Later that spring, the Tobin Center hosted a brainstorming session with state Medicaid officials and Yale researchers, including Wallace and Ndumele, to think through how to best apply the latest evidence-based research techniques to making Husky Health operate more effectively and efficiently. 

“Medicaid is increasingly at the forefront of national policy discussions,” said Dave Wilkinson, executive director of the Tobin Center. “By bringing together top economists from the Northeast and key policymakers, the Tobin Center supports our amazing faculty in engaging with key questions and enabling better, more effective policy.” 

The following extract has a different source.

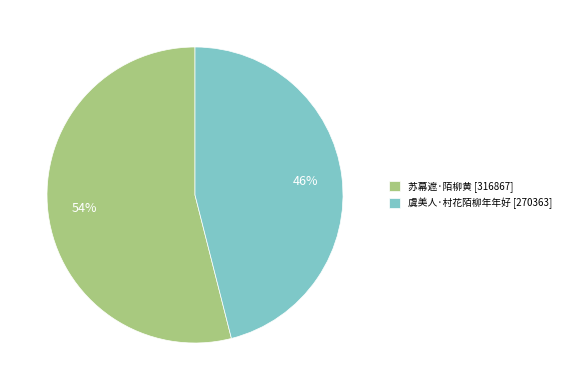

What is the largest slice in the pie chart?

苏幕遮·陌柳黄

During the panel discussion with policymakers, McEvoy advised researchers to keep in mind that Medicaid programs operate on annual or biannual budgets, which creates a compressed cycle for making arguments in favor of new investments. Given that Medicaid programs account for, on average, about 30% of a state’s budget, research that identifies how to optimize existing resources or provide ways to make interventions more targeted and effective is extremely helpful, she said. 

McEvoy and Halsey urged the researchers to contact Medicaid directors with any research that might be helpful. 

We need to understand the realities that Medicaid directors face on the ground and use that to frame our research in ways that will be most helpful to them.

Jacob Wallace

“If there is data out there that we think we can use to improve services and reduce downstream costs, we want to see it,” Halsey said. “We need that data.”

More to the point, McEvoy urged scholars to provide clear and concise summaries of their work and its relevance to public policy. “What’s the bottom line?” she said. “What are the pieces that we can act upon? Is there a return-on-investment aspect?” 

Following the panel discussion, Wallace suggested that while one-page summaries can concisely communicate findings, they shed little light on the quality of the research.

“You can draft a nice one-pager for good research and for bad research,” he said, speaking after the symposium. “We’re thinking about whether we can help our policymaker friends by serving as a sort of referee layer to help them identify research that is rigorous and high quality.”

At the same time, researchers must become fluent in the issues that policymakers are dealing with every day for their work to have the greatest impact, Wallace added.

“We need to understand the realities that Medicaid directors face on the ground and use that to frame our research in ways that will be most helpful to them,” he said. “We’re doing that here in Connecticut, and it is something that should be happening nationwide.”